Interpersonal Challenges

  • My major professor and I have different expectations; expectations have not been clearly communicated or understood.
  • Bring up this issue with your major professor or your Graduate Academic Advisor first. If a resolution is not achieved, it may make sense to engage your Graduate Academic Advisor additional resources are available depending on the severity of the issue as outlined in the flowchart below. The first point of contact for this question is your Major Professor and/or your Graduate Academic Advisor.
     

  • I believe I have experienced discrimination against myself based on my race/ethnicity, gender/gender-identity, age, religion, sexual orientation, disability, or citizenship status.  What can I do?
  • The Ombuds Office can help mediate such issues.  If the situation is of a more serious nature the Office of Student Support & Judicial Affairs should be contacted.  Also our Graduate Diversity Officers are designated as a professional resource to address graduate student diversity experiences.
  • How do I change major professors?
  • Consult with your program coordinator for program-specific best course of action.
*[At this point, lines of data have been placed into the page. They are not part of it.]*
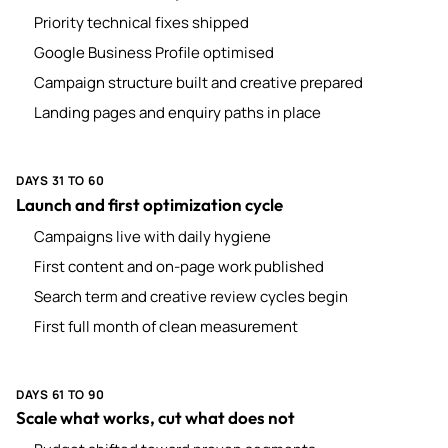
Priority technical fixes shipped
Google Business Profile optimised
Campaign structure built and creative prepared
Landing pages and enquiry paths in place
DAYS 31 TO 60
Launch and first optimization cycle
Campaigns live with daily hygiene
First content and on-page work published
Search term and creative review cycles begin
First full month of clean measurement
DAYS 61 TO 90
Scale what works, cut what does not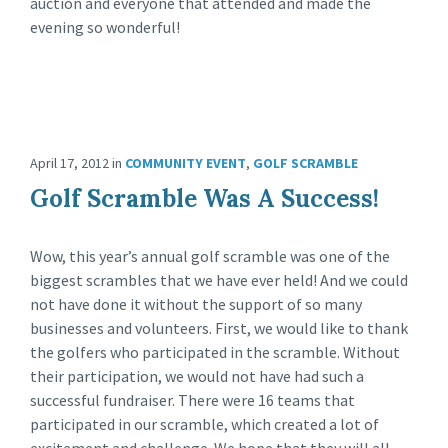
auction and everyone that attended and made the
evening so wonderful!
April 17, 2012
in
COMMUNITY EVENT
,
GOLF SCRAMBLE
Golf Scramble Was A Success!
Wow, this year’s annual golf scramble was one of the
biggest scrambles that we have ever held! And we could
not have done it without the support of so many
businesses and volunteers. First, we would like to thank
the golfers who participated in the scramble. Without
their participation, we would not have had such a
successful fundraiser. There were 16 teams that
participated in our scramble, which created a lot of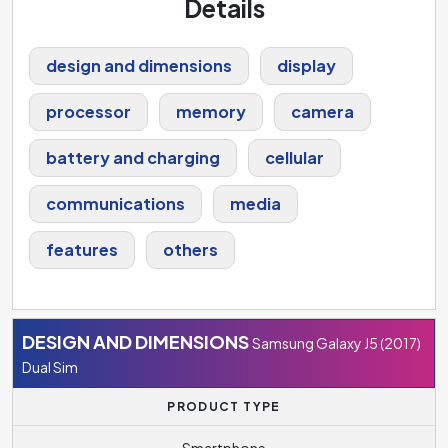
Details
design and dimensions
display
processor
memory
camera
battery and charging
cellular
communications
media
features
others
DESIGN AND DIMENSIONS
Samsung Galaxy J5 (2017)
Dual Sim
PRODUCT TYPE
Smartphone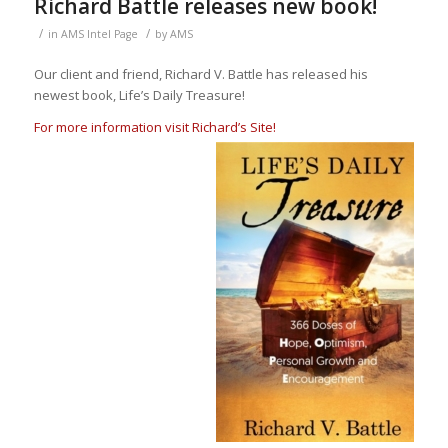
Richard Battle releases new book!
/
/
in
AMS Intel Page
by
AMS
Our client and friend, Richard V. Battle has released his
newest book, Life’s Daily Treasure!
For more information visit Richard’s Site!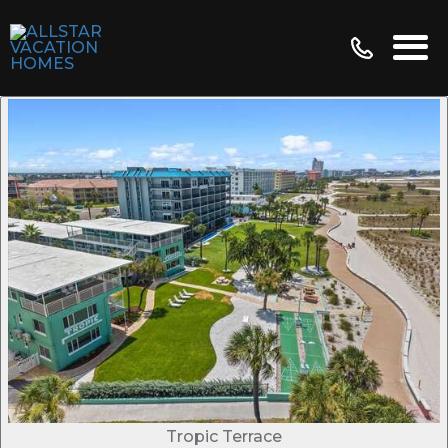
Tropic Terrace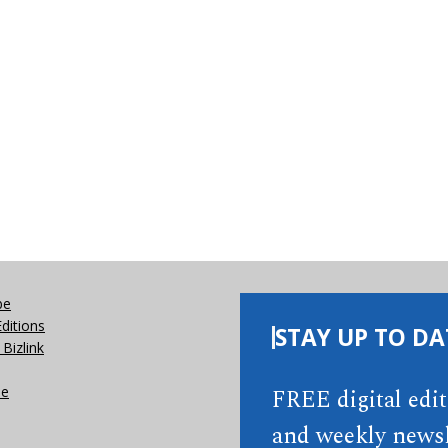
be
Editions
STAY UP TO DA
Bizlink
se
FREE digital edi
and weekly newsl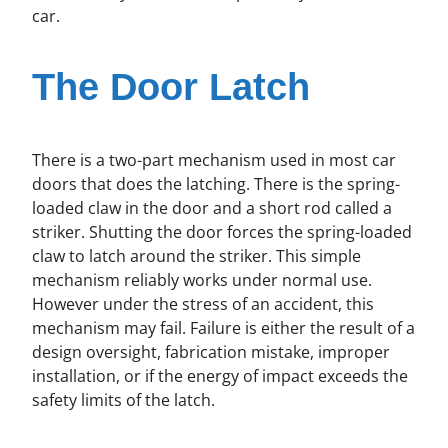
car.
The Door Latch
There is a two-part mechanism used in most car
doors that does the latching. There is the spring-
loaded claw in the door and a short rod called a
striker. Shutting the door forces the spring-loaded
claw to latch around the striker. This simple
mechanism reliably works under normal use.
However under the stress of an accident, this
mechanism may fail. Failure is either the result of a
design oversight, fabrication mistake, improper
installation, or if the energy of impact exceeds the
safety limits of the latch.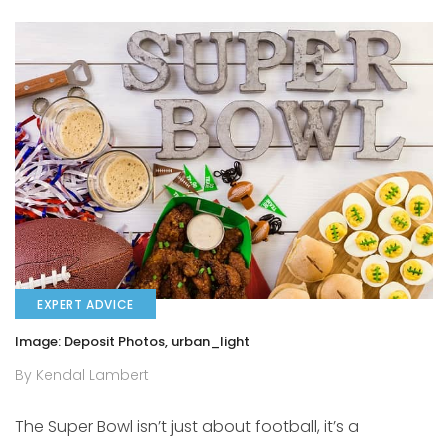
EXPERT ADVICE
Image: Deposit Photos, urban_light
By Kendal Lambert
The Super Bowl isn’t just about football, it’s a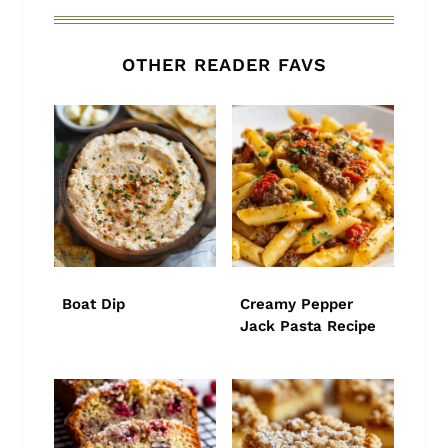
OTHER READER FAVS
Boat Dip
Creamy Pepper
Jack Pasta Recipe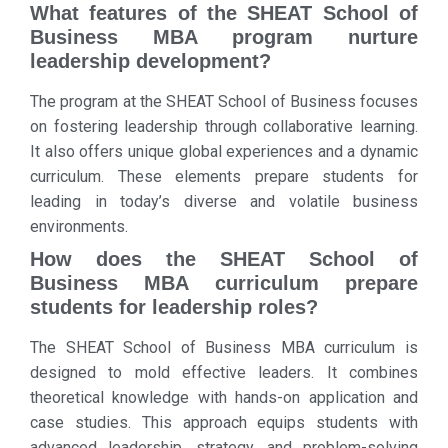
What features of the SHEAT School of
Business MBA program nurture
leadership development?
The program at the SHEAT School of Business focuses
on fostering leadership through collaborative learning.
It also offers unique global experiences and a dynamic
curriculum. These elements prepare students for
leading in today’s diverse and volatile business
environments.
How does the SHEAT School of
Business MBA curriculum prepare
students for leadership roles?
The SHEAT School of Business MBA curriculum is
designed to mold effective leaders. It combines
theoretical knowledge with hands-on application and
case studies. This approach equips students with
advanced leadership, strategy, and problem-solving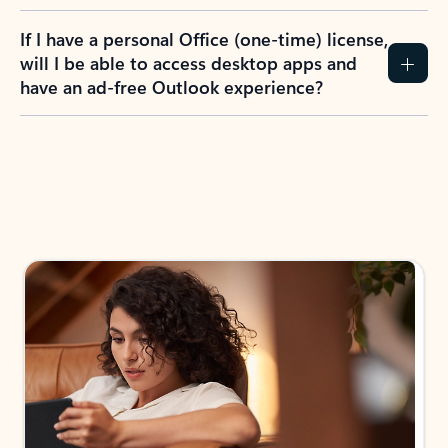
If I have a personal Office (one-time) license,
will I be able to access desktop apps and
have an ad-free Outlook experience?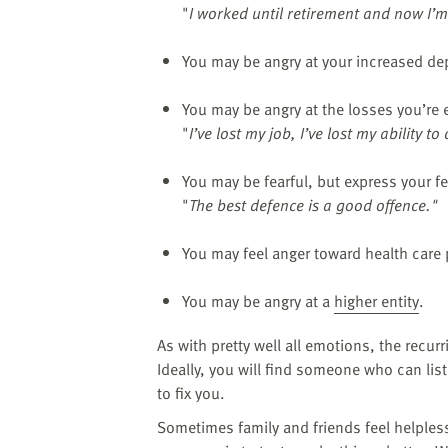
"
I worked until retirement and now I’m
You may be angry at your increased d
You may be angry at the losses you’re e
"
I’ve lost my job, I’ve lost my ability to
You may be fearful, but express your fe
"
The best defence is a good offence."
You may feel anger toward health care 
You may be angry at a
higher entity
.
As with pretty well all emotions, the recur
Ideally, you will find someone who can lis
to fix you.
Sometimes family and friends feel helples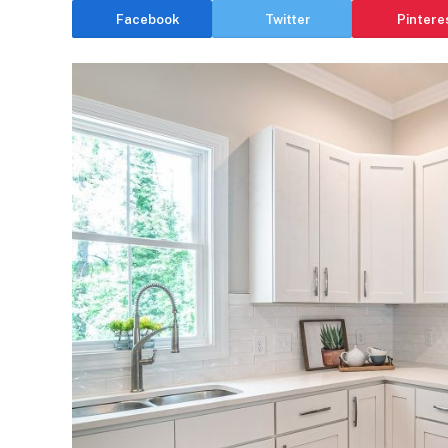
Facebook
Twitter
Pintere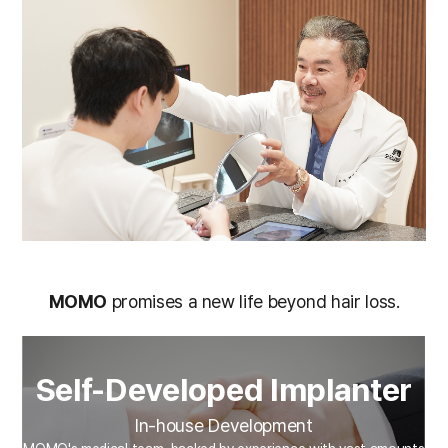
MOMO
promises a new life beyond hair loss.
Self-Developed Implanter
In-house Development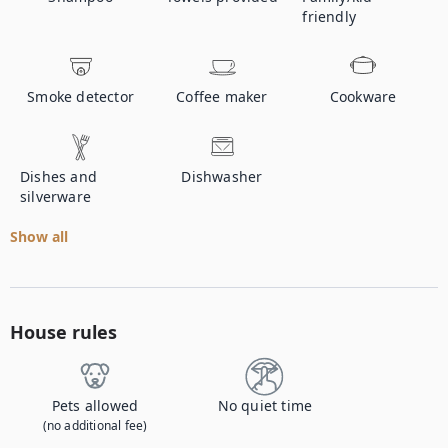
friendly
Smoke detector
Coffee maker
Cookware
Dishes and
Dishwasher
silverware
Show all
House rules
Pets allowed
No quiet time
(no additional fee)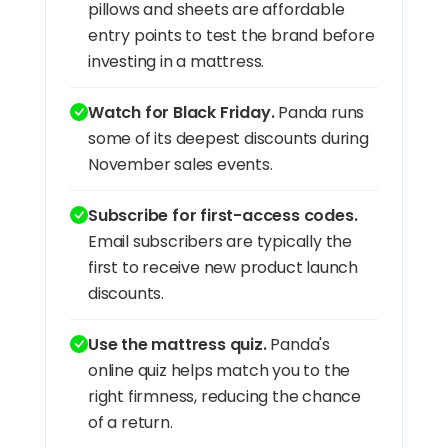
pillows and sheets are affordable
entry points to test the brand before
investing in a mattress.
Watch for Black Friday.
Panda runs
some of its deepest discounts during
November sales events.
Subscribe for first-access codes.
Email subscribers are typically the
first to receive new product launch
discounts.
Use the mattress quiz.
Panda's
online quiz helps match you to the
right firmness, reducing the chance
of a return.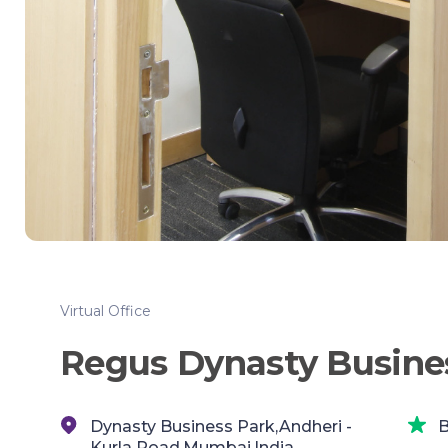
Virtual Office
Regus Dynasty Busine
Dynasty Business Park,Andheri -
B
Kurla Road,Mumbai,India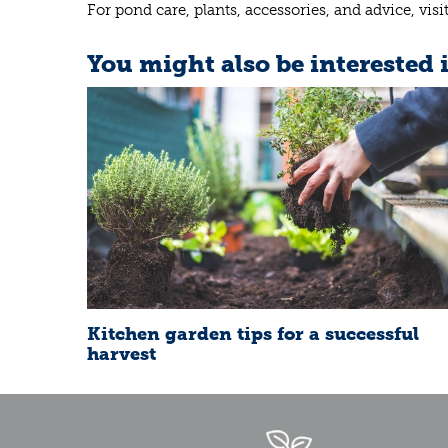
For pond care, plants, accessories, and advice, vis
You might also be interested 
Kitchen garden tips for a successful
harvest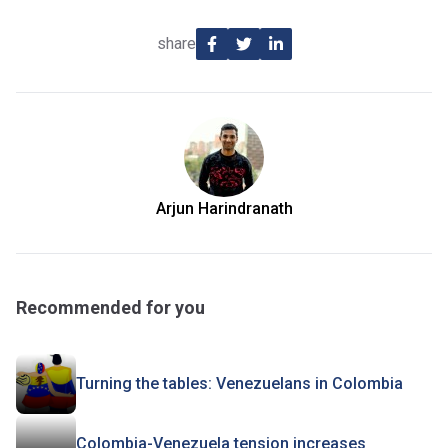
share
Arjun Harindranath
Recommended for you
Turning the tables: Venezuelans in Colombia
Colombia-Venezuela tension increases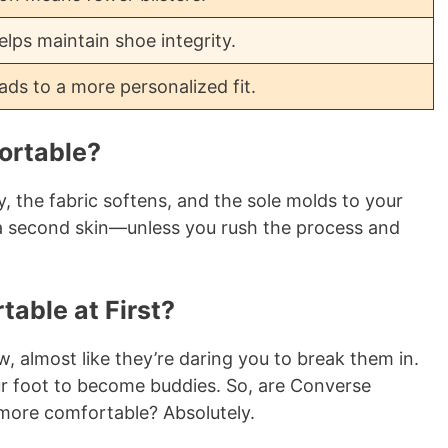
lps maintain shoe integrity.
ads to a more personalized fit.
ortable?
y, the fabric softens, and the sole molds to your
 a second skin—unless you rush the process and
able at First?
ow, almost like they’re daring you to break them in.
our foot to become buddies. So, are Converse
 more comfortable? Absolutely.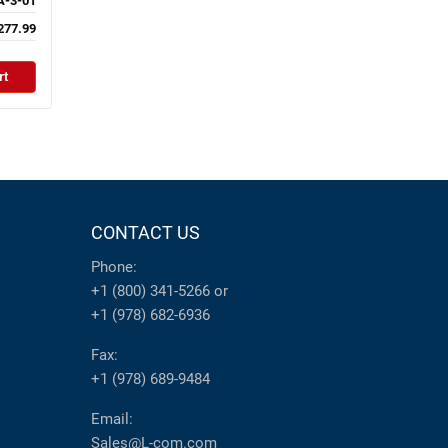
-3-01
277.99
rt
CONTACT US
Phone:
+1 (800) 341-5266
or
+1 (978) 682-6936
Fax:
+1 (978) 689-9484
Email:
Sales@L-com.com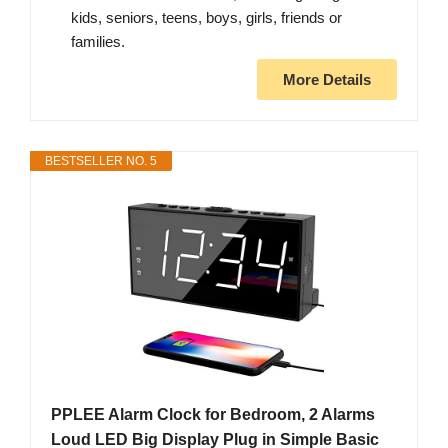
kids, seniors, teens, boys, girls, friends or
families.
More Details
BESTSELLER NO. 5
PPLEE Alarm Clock for Bedroom, 2 Alarms
Loud LED Big Display Plug in Simple Basic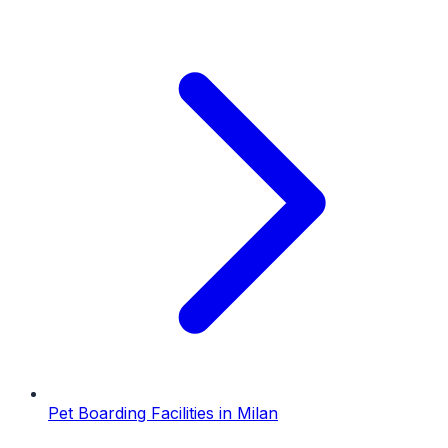
Pet Boarding Facilities
in
Milan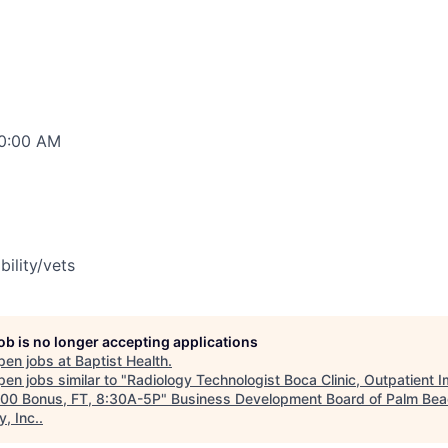
00:00 AM
bility/vets
job is no longer accepting applications
pen jobs at
Baptist Health
.
en jobs similar to "
Radiology Technologist Boca Clinic, Outpatient 
00 Bonus, FT, 8:30A-5P
"
Business Development Board of Palm Be
, Inc.
.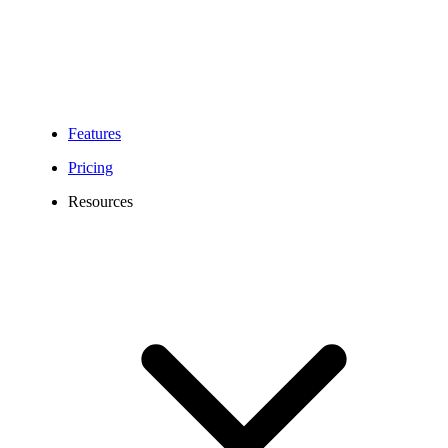
Features
Pricing
Resources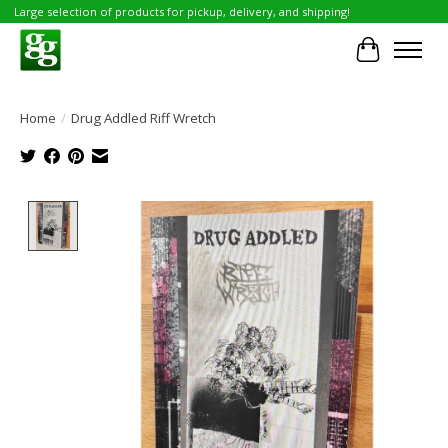
Large selection of products for pickup, delivery, and shipping!
Cart
Home
/
Drug Addled Riff Wretch
Product image slideshow Items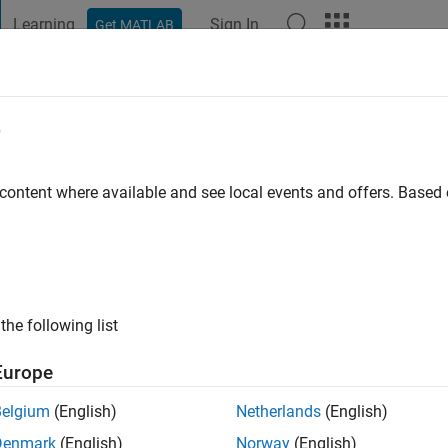
Learning
Sign In
Get MATLAB
t Playground
Discussions
Contests
Blogs
Post
More
e
mmitt
ago
|
Active since 2023
 content where available and see local events and offers. Base
ng:
0
the following list
Europe
Belgium
(English)
Netherlands
(English)
RANK
Denmark
(English)
Norway
(English)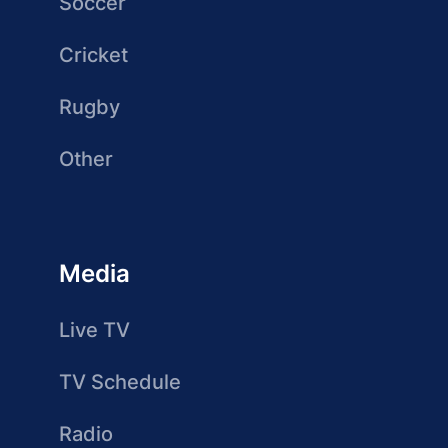
Soccer
Cricket
Rugby
Other
Media
Live TV
TV Schedule
Radio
A consultation with your Graduate Academic Adviser (this consultation can be confidential if needed) is also advised. This is not an uncommon occurrence and Graduate Studies will provide an approved form to facilitate this process.

    Main contacts: Your Program Coordinator and/or your Graduate Academic Advisor.
  • What can I do if I am the subject of retaliation?
  • Retaliation is a violation of the faculty code of conduct and, possibly other policies, and laws. Contact the Associate Dean for Graduate Students. For whistleblower retaliation reports, contact the Campus Compliance Officer.
  • I cannot talk to my Graduate Academic Advisor.
  • Contact your Student Affairs Officer in Graduate Studies.